HIDUP ADALAH MENGALAMI

Oleh: I Wayan Sudarma

Salam Kasih

Dalam kehidupan sehari-hari, kita sering menemukan orang walau tidak cukup pandai tetapi terbiasa mengerjakan, dan si pandai yang belum mempraktikkan ilmunya. Kondisi ini oleh Pujangga yang hidup semasa kejayaan Majapahit sering digambarkan dengan pepeling: "Blilu Tau Pinter Durung Nglakoni"

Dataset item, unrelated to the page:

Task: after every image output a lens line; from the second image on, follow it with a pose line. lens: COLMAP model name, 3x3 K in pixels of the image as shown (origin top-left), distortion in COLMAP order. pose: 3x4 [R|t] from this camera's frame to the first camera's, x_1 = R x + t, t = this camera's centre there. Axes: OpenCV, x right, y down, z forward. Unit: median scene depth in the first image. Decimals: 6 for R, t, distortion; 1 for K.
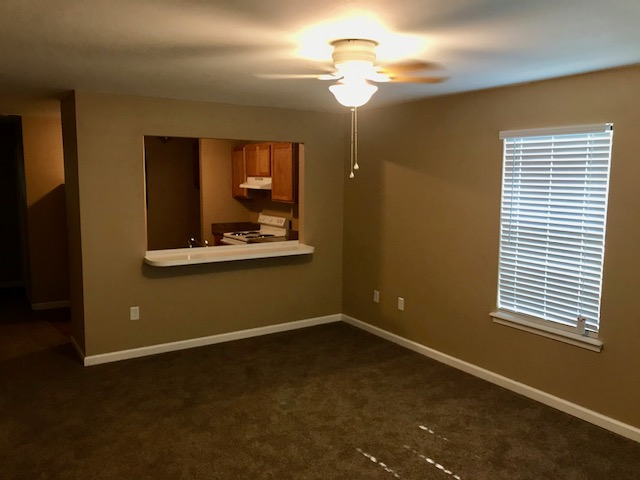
lens RADIAL K [[535.9, 0, 322.8], [0, 535.9, 239.4], [0, 0, 1]] dist [0.015057, 0.006260]
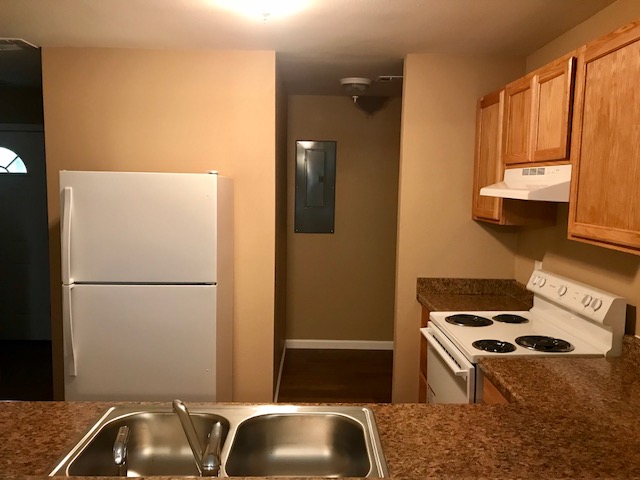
lens RADIAL K [[535.9, 0, 322.9], [0, 535.9, 242.6], [0, 0, 1]] dist [0.015057, 0.006260]
pose [[0.853987, 0.061003, -0.516705, -0.054966], [-0.070649, 0.997501, 0.001001, -0.059826], [0.515475, 0.035650, 0.856163, 0.658786]]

Suatu ilmu seyogyanya memang dipraktikkan. Orang yang menguasai ilmu yang sebatas teori akan dikalahkan oleh orang yang terbiasa menjalankannya walaupun tidak/belum tahu teorinya. Sebagai contoh: seorang petani yang tidak pernah kuliah akan lebih banyak pengalaman dan lebih banyak tahu tentang pertanian dibandingkan seorang mahasiswa fakultas pertanian yang belum/sama sekali tidak pernah ke sawah/ladang untuk bercocok tanam.

Ungkapan tersebut juga mengisyaratkan bahwa suatu ilmu tidak selamanya harus didapatkan dari meja sekolah. Banyak ilmu yang bisa dipelajari secara otodidak dengan mencoba dan terus mencoba tanpa takut gagal. Setelah sering mencoba orang akan punya pengalaman dan akhirnya menjadi mahir.

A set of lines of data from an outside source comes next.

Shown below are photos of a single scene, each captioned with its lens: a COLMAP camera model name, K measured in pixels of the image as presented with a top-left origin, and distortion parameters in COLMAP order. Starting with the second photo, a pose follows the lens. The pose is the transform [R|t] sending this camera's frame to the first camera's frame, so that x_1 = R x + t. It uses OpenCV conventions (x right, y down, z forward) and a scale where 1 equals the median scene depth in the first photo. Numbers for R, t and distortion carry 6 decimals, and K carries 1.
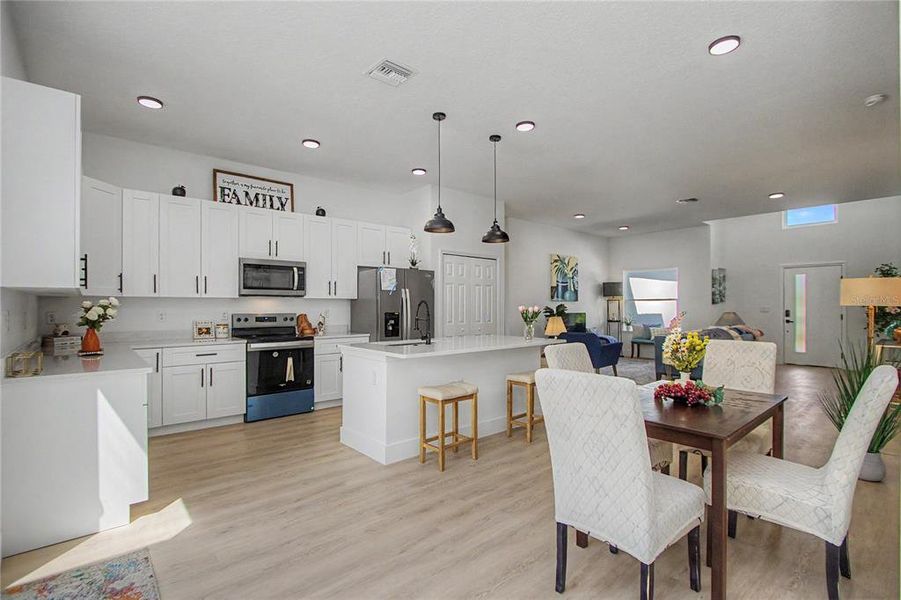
lens RADIAL K [[422.9, 0, 443.9], [0, 422.9, 306.5], [0, 0, 1]] dist [-0.016352, 0.000008]
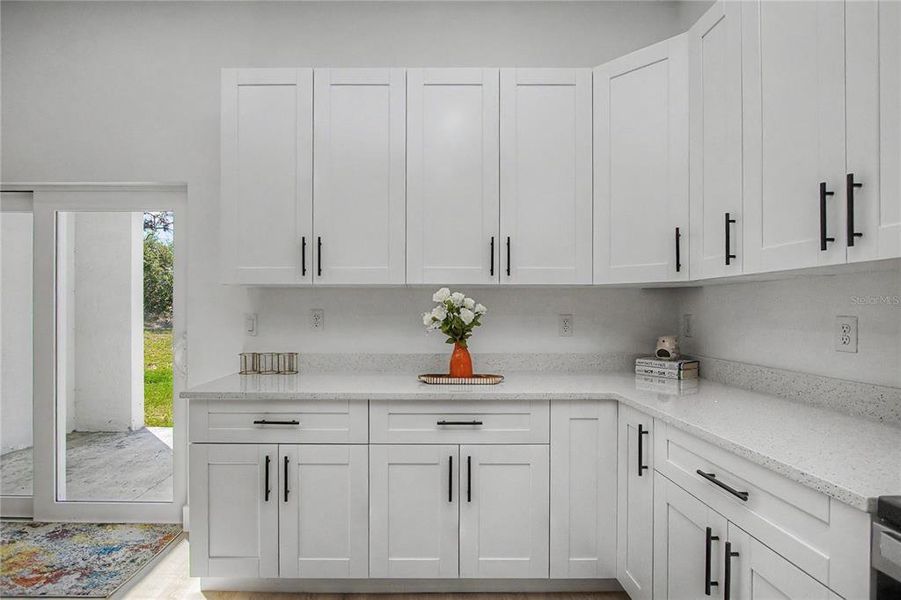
lens RADIAL K [[432.9, 0, 420.0], [0, 432.9, 307.5], [0, 0, 1]] dist [-0.027169, 0.000084]
pose [[-0.649719, 0.001475, -0.760173, -0.194291], [0.002697, 0.999996, -0.000365, 0.002104], [0.760169, -0.002288, -0.649721, 0.819579]]
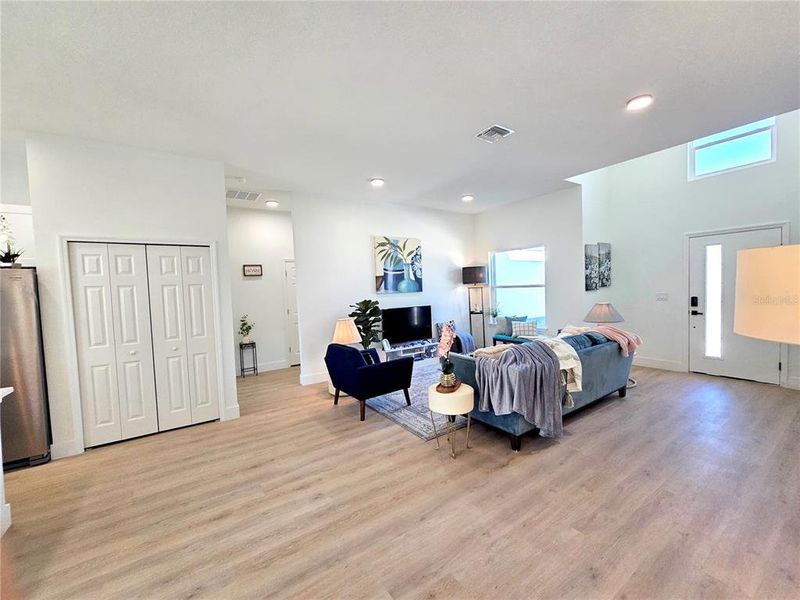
lens RADIAL K [[328.6, 0, 400.6], [0, 328.6, 301.7], [0, 0, 1]] dist [-0.000817, 0.000537]
pose [[0.992707, -0.030253, -0.116694, 0.640000], [0.035571, 0.998409, 0.043762, -0.041341], [0.115184, -0.047594, 0.992203, 0.635717]]
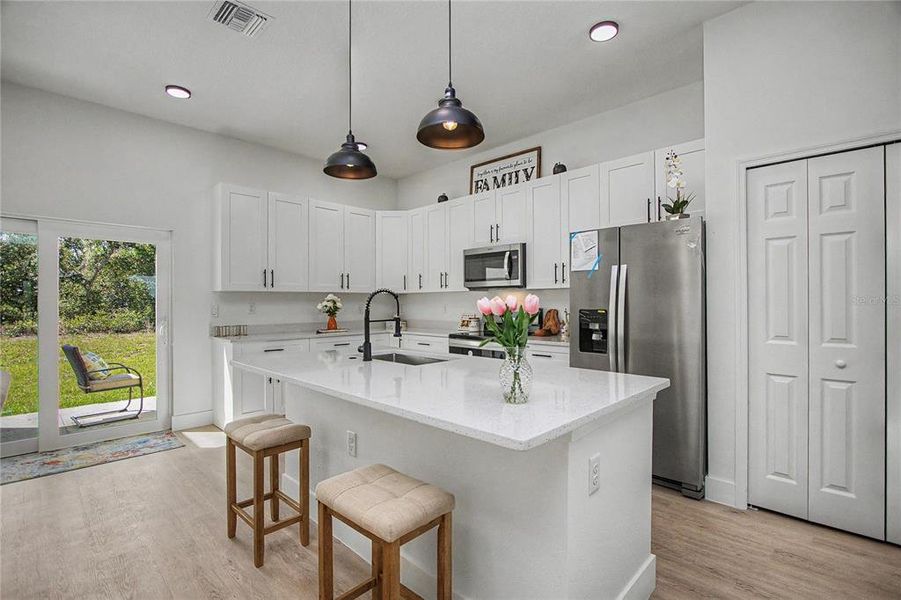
lens RADIAL K [[420.4, 0, 455.0], [0, 420.4, 300.5], [0, 0, 1]] dist [-0.014099, 0.000377]
pose [[0.093388, -0.002965, -0.995625, 0.425279], [0.004144, 0.999988, -0.002589, 0.003258], [0.995621, -0.003884, 0.093399, 0.780410]]
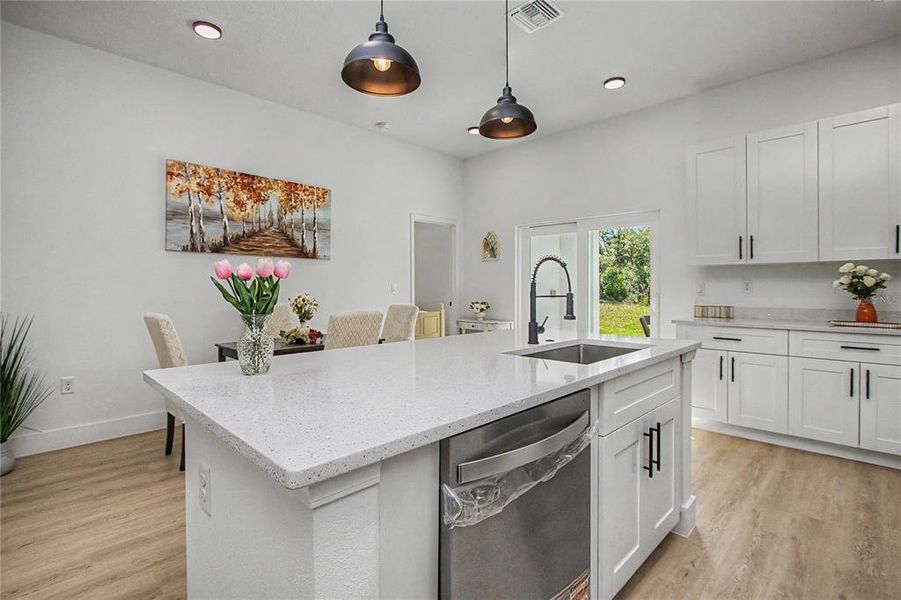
lens RADIAL K [[431.5, 0, 450.1], [0, 431.5, 287.9], [0, 0, 1]] dist [-0.015578, 0.000209]
pose [[-0.996659, 0.003014, -0.081617, 0.074637], [0.003018, 0.999995, 0.000071, 0.016101], [0.081617, -0.000176, -0.996664, 1.103847]]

Karena sejatinya "Hidup Adalah Mengalami" untuk itu mari kita mempraktikkan apa-apa yang sudah kita pelajari, dan belajar dari apa-apa yang sudah kita alami..!!

Rahayu _/I\_
Bali-12022012
*Photo adalah Lukisan di Museum Candi Borobudur-Jawa Tengah*

JIKA TUHAN MENJATUHKAN BATU

Salam Kasih

Seorang pekerja pada proyek bangunan memanjat ke atas tembok yang sangat
tinggi. Pada suatu saat ia harus menyampaikan pesan penting kepada teman
kerjanya yang ada di bawahnya. Pekerja itu berteriak-teriak tetapi temannya
tdk bisa mendengarnya karena suara bising dari mesin-mesin dan orang-orang
yang bekerja, sehingga usahanya sia-sia saja.

Oleh karena itu untuk menarik perhatian orang yang ada dibawahnya, ia
mencoba melemparkan uang logam di depan temannya. Temannya berhenti bekerja,
mengambil uang itu lalu bekerja kembali. Pekerja itu mencoba lagi, tetapi
usahanya yang keduapun memperoleh hasil yang sama.

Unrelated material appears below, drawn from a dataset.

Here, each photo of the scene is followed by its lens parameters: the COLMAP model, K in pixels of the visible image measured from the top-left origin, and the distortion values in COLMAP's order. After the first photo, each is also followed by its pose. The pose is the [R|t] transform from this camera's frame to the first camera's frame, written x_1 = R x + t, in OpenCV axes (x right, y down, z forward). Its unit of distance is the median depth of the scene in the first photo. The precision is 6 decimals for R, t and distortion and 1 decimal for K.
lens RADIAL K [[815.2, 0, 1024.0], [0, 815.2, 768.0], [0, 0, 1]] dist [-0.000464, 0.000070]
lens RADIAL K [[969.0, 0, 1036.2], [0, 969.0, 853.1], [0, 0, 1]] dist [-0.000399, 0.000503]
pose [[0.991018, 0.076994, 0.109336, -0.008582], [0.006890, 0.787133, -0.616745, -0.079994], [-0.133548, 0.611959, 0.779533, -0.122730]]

Tiba-tiba ia mendapat ide. Ia mengambil batu kecil lalu melemparkannya ke
arah orang itu. Batu itu tepat mengenai kepala temannya, dan karena merasa
sakit temannya menengadah ke atas. Sekarang pekerja itu dapat menjatuhkan
catatan yang berisi pesannya.

Seringkali Tuhan memberi berkat, tetapi itu tidak cukup untuk membuat kita
menengadah kepada-Nya. Karena itu terkadang Ia merasa perlu untuk
melemparkan ‘batu’, untuk dapat membuat kita menengadah kepada-Nya.